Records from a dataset
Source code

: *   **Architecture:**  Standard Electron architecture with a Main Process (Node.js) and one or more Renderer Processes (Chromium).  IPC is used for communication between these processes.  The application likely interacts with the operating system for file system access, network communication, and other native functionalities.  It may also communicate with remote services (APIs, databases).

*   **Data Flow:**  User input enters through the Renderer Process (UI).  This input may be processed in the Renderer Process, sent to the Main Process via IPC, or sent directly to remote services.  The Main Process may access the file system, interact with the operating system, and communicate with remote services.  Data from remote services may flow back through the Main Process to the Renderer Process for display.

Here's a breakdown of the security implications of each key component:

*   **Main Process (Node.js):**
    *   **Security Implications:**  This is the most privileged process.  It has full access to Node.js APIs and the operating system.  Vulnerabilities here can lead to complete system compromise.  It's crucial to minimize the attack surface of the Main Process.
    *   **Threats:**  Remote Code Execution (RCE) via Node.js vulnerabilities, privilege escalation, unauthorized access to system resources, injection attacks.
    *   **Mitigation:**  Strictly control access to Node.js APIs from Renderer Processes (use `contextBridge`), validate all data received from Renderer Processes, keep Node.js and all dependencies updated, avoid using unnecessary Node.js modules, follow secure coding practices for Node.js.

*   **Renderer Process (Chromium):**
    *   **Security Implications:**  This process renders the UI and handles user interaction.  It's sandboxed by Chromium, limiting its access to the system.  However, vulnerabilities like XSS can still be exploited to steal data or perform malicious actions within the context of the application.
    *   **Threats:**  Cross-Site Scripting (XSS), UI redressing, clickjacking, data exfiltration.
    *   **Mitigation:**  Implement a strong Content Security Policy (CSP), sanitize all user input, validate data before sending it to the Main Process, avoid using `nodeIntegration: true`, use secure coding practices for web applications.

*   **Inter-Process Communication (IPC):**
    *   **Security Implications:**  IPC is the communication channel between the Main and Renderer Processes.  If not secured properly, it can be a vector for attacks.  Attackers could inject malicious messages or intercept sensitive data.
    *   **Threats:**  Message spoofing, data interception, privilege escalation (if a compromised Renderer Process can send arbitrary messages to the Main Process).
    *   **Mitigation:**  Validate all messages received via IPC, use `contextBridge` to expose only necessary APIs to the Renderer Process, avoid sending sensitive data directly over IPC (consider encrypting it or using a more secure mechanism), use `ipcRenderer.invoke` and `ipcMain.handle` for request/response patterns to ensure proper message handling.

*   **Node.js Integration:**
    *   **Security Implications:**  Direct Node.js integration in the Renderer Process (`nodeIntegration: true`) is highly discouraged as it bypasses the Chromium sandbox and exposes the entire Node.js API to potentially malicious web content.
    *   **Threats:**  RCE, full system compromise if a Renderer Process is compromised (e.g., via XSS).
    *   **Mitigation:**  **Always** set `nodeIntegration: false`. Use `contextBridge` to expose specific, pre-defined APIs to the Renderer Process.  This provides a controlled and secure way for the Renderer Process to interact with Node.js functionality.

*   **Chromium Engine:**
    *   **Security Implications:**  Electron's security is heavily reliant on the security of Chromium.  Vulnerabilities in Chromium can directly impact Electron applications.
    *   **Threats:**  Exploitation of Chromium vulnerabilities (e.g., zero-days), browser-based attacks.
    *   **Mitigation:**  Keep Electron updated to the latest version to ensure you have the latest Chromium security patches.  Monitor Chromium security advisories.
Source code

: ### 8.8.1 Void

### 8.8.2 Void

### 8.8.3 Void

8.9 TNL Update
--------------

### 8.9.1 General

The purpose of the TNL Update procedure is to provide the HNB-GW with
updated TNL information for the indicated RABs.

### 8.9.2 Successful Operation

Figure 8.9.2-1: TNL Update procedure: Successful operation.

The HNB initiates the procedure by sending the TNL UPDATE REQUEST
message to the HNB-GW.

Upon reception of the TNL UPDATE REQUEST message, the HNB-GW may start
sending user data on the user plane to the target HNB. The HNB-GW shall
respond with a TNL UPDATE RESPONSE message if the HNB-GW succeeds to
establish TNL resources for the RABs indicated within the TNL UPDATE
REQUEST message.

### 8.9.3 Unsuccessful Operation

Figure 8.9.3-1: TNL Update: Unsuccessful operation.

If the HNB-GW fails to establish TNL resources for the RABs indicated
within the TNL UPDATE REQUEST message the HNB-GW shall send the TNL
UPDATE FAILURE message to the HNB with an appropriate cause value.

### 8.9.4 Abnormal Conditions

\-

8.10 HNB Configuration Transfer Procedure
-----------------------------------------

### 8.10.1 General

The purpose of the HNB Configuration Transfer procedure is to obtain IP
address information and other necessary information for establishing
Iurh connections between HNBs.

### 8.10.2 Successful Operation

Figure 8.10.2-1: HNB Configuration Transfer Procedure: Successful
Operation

## Instructions for the task:
Which of the lines above carry the string "coding"? Copy every one.

## Answer to this exercise:
    *   **Mitigation:**  Strictly control access to Node.js APIs from Renderer Processes (use `contextBridge`), validate all data received from Renderer Processes, keep Node.js and all dependencies updated, avoid using unnecessary Node.js modules, follow secure coding practices for Node.js.
    *   **Mitigation:**  Implement a strong Content Security Policy (CSP), sanitize all user input, validate data before sending it to the Main Process, avoid using `nodeIntegration: true`, use secure coding practices for web applications.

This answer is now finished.